Impact of oxycodone for the treatment of acute postoperative pain in cesarean section: A review.

Authors

Pei Q, Xuan H, Peng Z

Abstract

The review aimed to summarize the recent pharmacological and published clinical trials that used oxycodone for pain management after cesarean section (CS). This narrative review is based on published studies in PubMed, EMbase, Web of science, and EBSCO on oxycodone for pain control after CS. Random studies that used oxycodone only or used oxycodone as a major part of a multimodal analgesia regimen were included. Non-English trials, abstract of conference, letters to the editor, animal studies, or studies with insufficient data were excluded. The initial search terms included a combination of free text words and Medical Subject Headings terms.
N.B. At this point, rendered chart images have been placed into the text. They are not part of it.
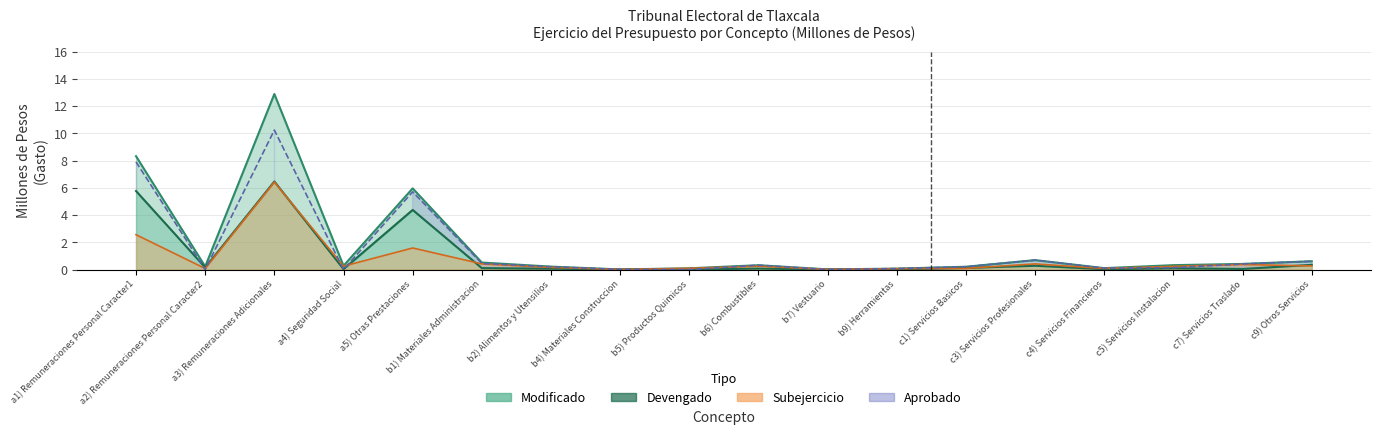

Where is the data nearest to the value 6?

a5) Otras Prestaciones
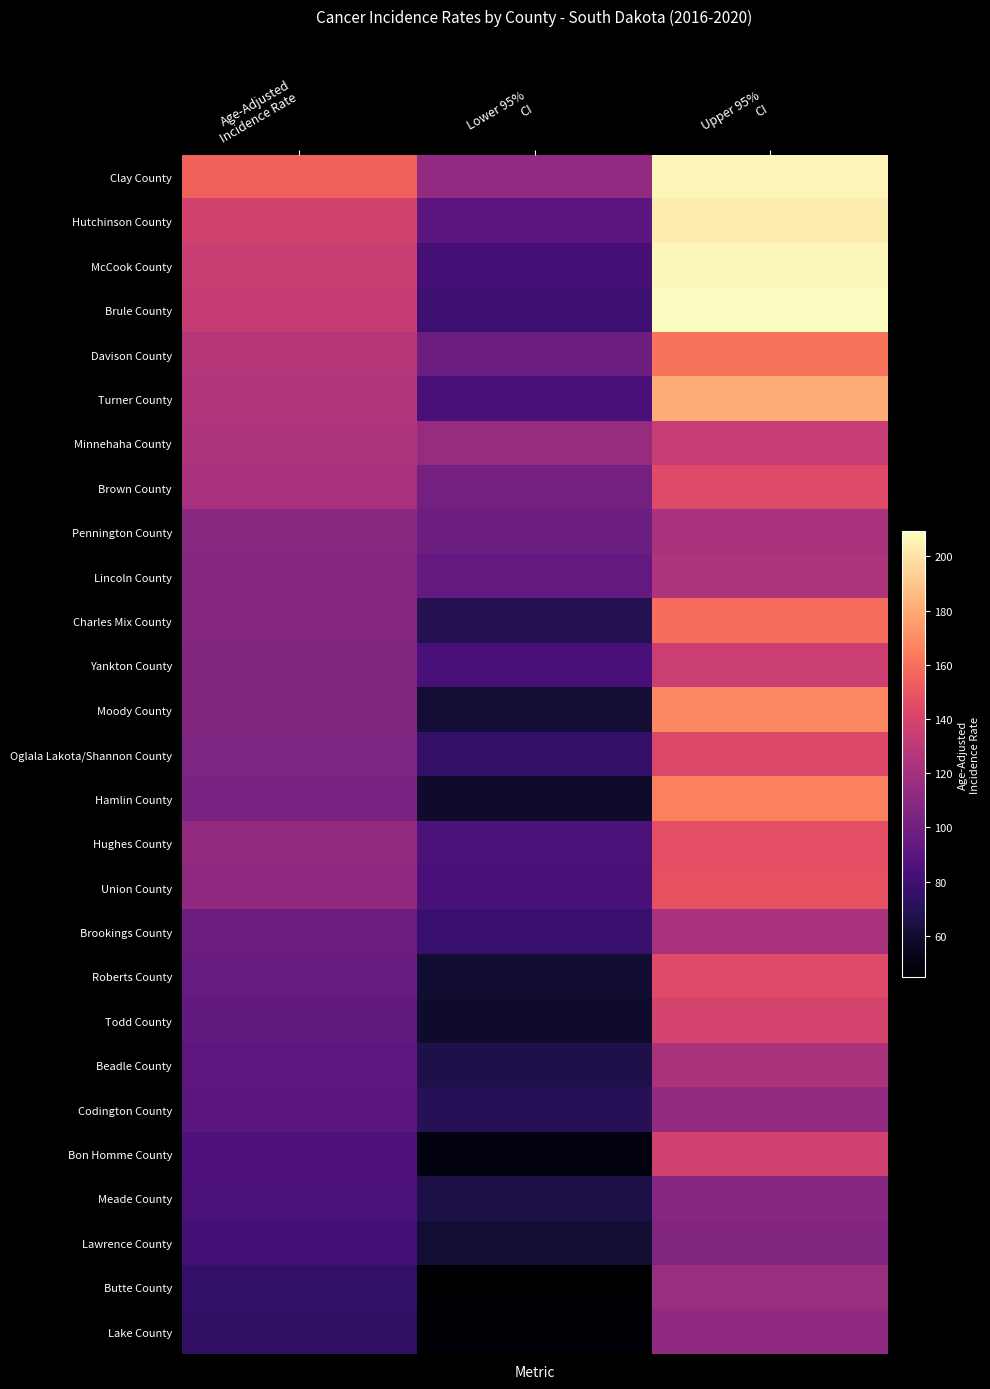

Reading left to right, list all the values displayed in this chart.

Clay County: Age-Adjusted
Incidence Rate=154.6	Lower 95%
CI=112.4	Upper 95%
CI=206.5
Hutchinson County: Age-Adjusted
Incidence Rate=138.5	Lower 95%
CI=90.0	Upper 95%
CI=203.1
McCook County: Age-Adjusted
Incidence Rate=134.1	Lower 95%
CI=81.6	Upper 95%
CI=206.7
Brule County: Age-Adjusted
Incidence Rate=132.8	Lower 95%
CI=78.5	Upper 95%
CI=209.2
Davison County: Age-Adjusted
Incidence Rate=126.7	Lower 95%
CI=97.8	Upper 95%
CI=161.2
Turner County: Age-Adjusted
Incidence Rate=125.2	Lower 95%
CI=83.2	Upper 95%
CI=180.7
Minnehaha County: Age-Adjusted
Incidence Rate=124.0	Lower 95%
CI=115.1	Upper 95%
CI=133.5
Brown County: Age-Adjusted
Incidence Rate=121.3	Lower 95%
CI=101.1	Upper 95%
CI=144.2
Pennington County: Age-Adjusted
Incidence Rate=109.5	Lower 95%
CI=98.0	Upper 95%
CI=122.0
Lincoln County: Age-Adjusted
Incidence Rate=108.0	Lower 95%
CI=93.7	Upper 95%
CI=123.9
Charles Mix County: Age-Adjusted
Incidence Rate=107.4	Lower 95%
CI=68.5	Upper 95%
CI=159.2
Yankton County: Age-Adjusted
Incidence Rate=106.7	Lower 95%
CI=82.9	Upper 95%
CI=135.2
Moody County: Age-Adjusted
Incidence Rate=105.8	Lower 95%
CI=61.4	Upper 95%
CI=168.5
Oglala Lakota/Shannon County: Age-Adjusted
Incidence Rate=105.0	Lower 95%
CI=75.0	Upper 95%
CI=142.2
Hamlin County: Age-Adjusted
Incidence Rate=102.8	Lower 95%
CI=58.5	Upper 95%
CI=165.8
Hughes County: Age-Adjusted
Incidence Rate=112.9	Lower 95%
CI=85.1	Upper 95%
CI=146.7
Union County: Age-Adjusted
Incidence Rate=112.0	Lower 95%
CI=83.1	Upper 95%
CI=147.6
Brookings County: Age-Adjusted
Incidence Rate=97.5	Lower 95%
CI=77.0	Upper 95%
CI=121.3
Roberts County: Age-Adjusted
Incidence Rate=95.8	Lower 95%
CI=59.9	Upper 95%
CI=143.9
Todd County: Age-Adjusted
Incidence Rate=93.4	Lower 95%
CI=58.6	Upper 95%
CI=139.5
Beadle County: Age-Adjusted
Incidence Rate=91.3	Lower 95%
CI=66.1	Upper 95%
CI=122.6
Codington County: Age-Adjusted
Incidence Rate=89.9	Lower 95%
CI=70.2	Upper 95%
CI=113.2
Bon Homme County: Age-Adjusted
Incidence Rate=85.6	Lower 95%
CI=49.6	Upper 95%
CI=137.3
Meade County: Age-Adjusted
Incidence Rate=84.7	Lower 95%
CI=65.4	Upper 95%
CI=107.7
Lawrence County: Age-Adjusted
Incidence Rate=81.1	Lower 95%
CI=60.7	Upper 95%
CI=105.9
Butte County: Age-Adjusted
Incidence Rate=74.5	Lower 95%
CI=44.7	Upper 95%
CI=115.9
Lake County: Age-Adjusted
Incidence Rate=74.2	Lower 95%
CI=46.3	Upper 95%
CI=112.1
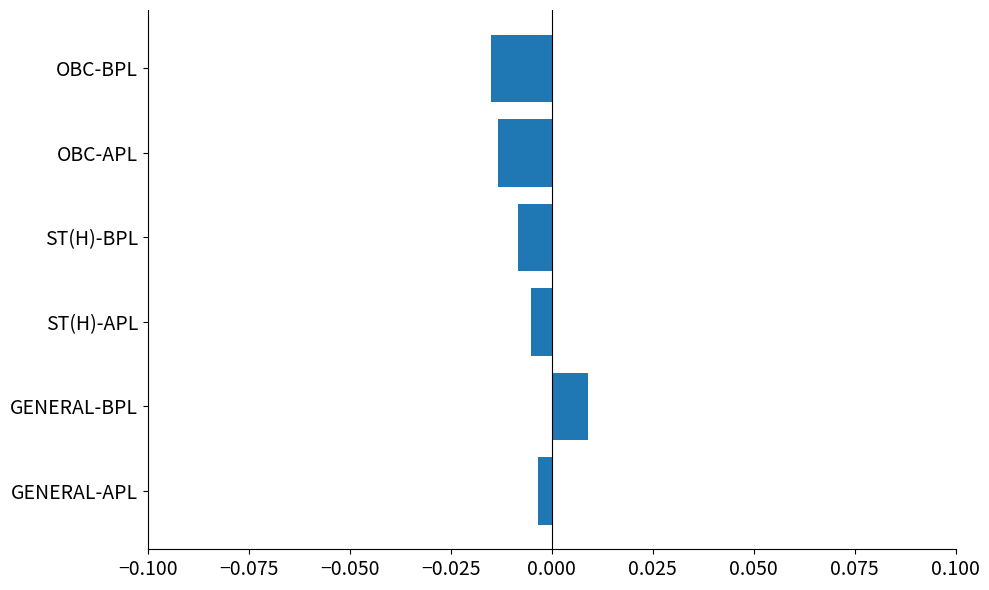

How many positive values are there?

1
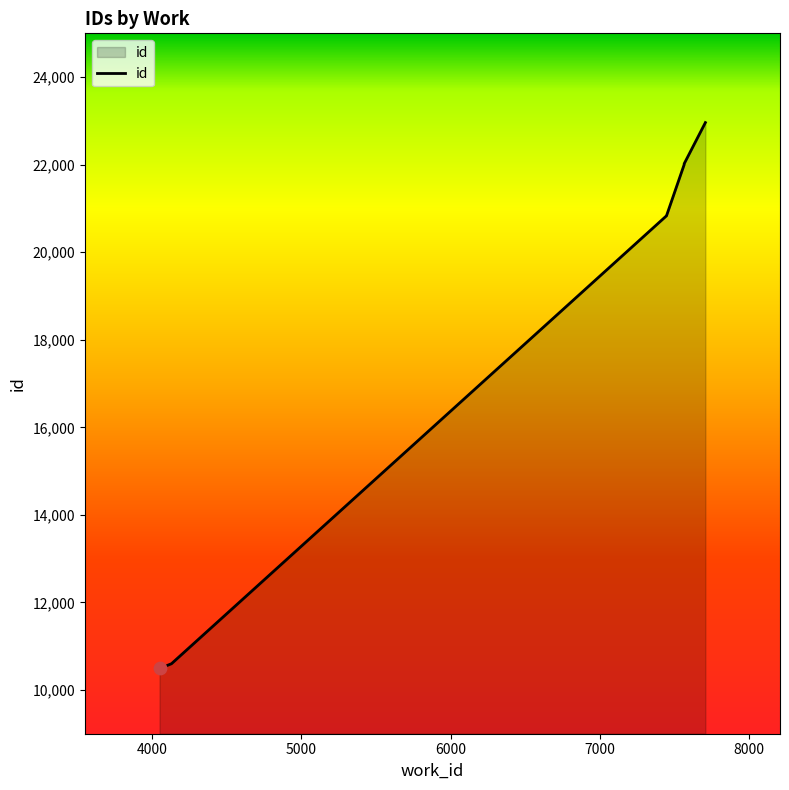

Which has a higher value, 7565 or 7447?

7565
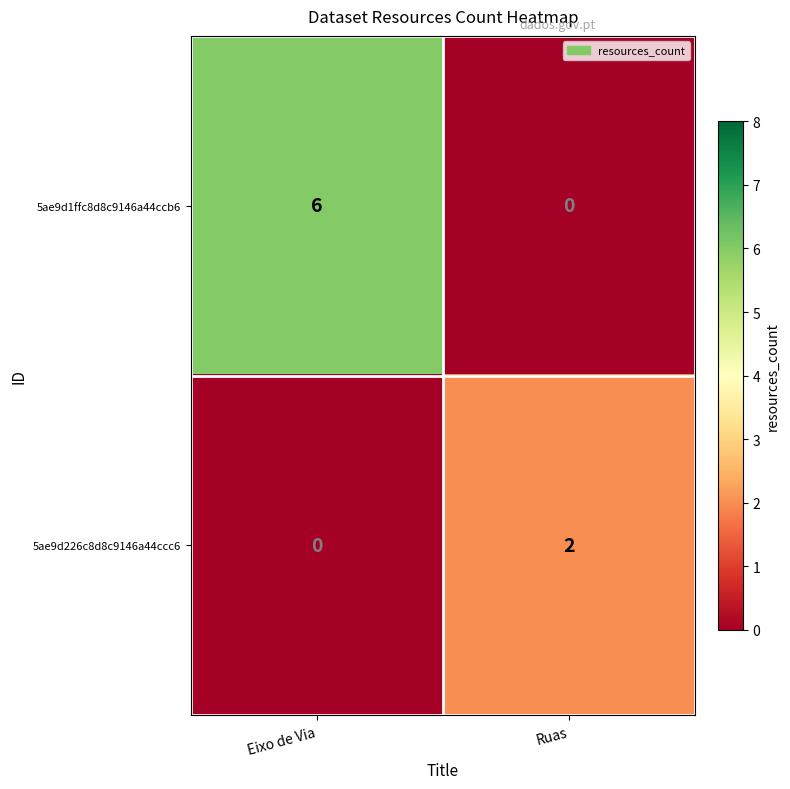

Count the number of data series in this chart.

2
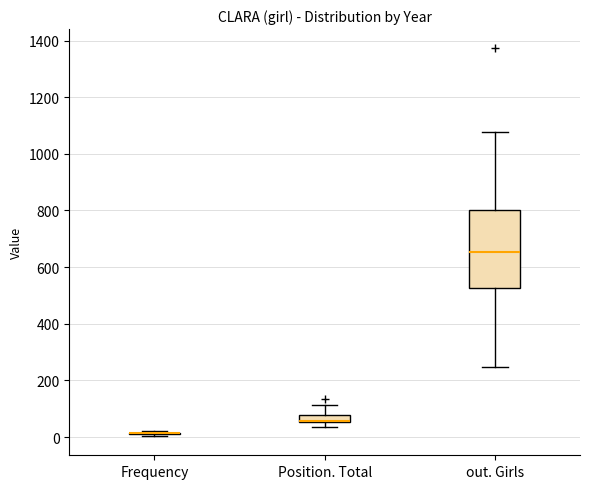

Comparing the boxes themselves (not the whiskers), which one is the tallest?

out. Girls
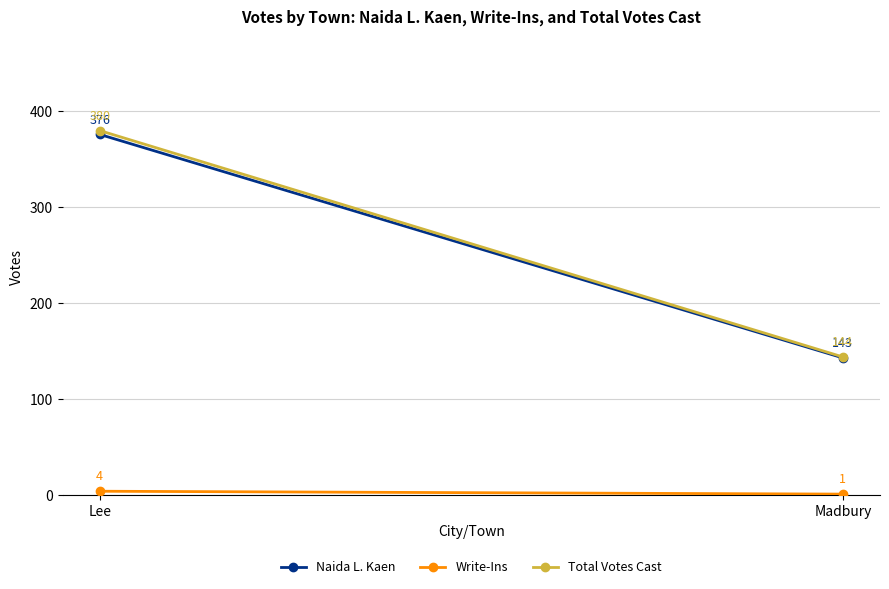

List the series in order of their peak value, lowest first.

Write-Ins, Naida L. Kaen, Total Votes Cast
There are 14 clinical trials included and the total number of participants was 1651. These included documents disputed oral oxycodone and patient-controlled intravenous analgesia (PCIA) morphine, compared oral oxycodone and intravenous morphine, investigated sustained-release oral oxycodone and intrathecal morphine, investigated slow release tapentadol and controlled-release oxycodone, investigated ketoprofen, combination of acetaminophen + oxycodone, acetaminophen, and placebo, evaluated oral oxycodone and epidural ropivacaine + sufentanil, evaluated oral oxycodone and PCIA piritramide, evaluated the combination oxycodone + acetaminophen and separately administered oxycodone/acetaminophen, compared the immediate-release oxycodone and controlled-release oxycodone, compared the oral and intravenous oxycodone, disputed PCIA oxycodone or morphine, compared epidural oxycodone and morphine, evaluated PCIA oxycodone, sufentanil or their combination. Oxycodone showed superior or similar postoperative analgesic efficacy compared with other opioids in various administration and reduced the need for rescue medication and side effects. Oxycodone can be successfully used for postoperative analgesia after CS with comparable side effects.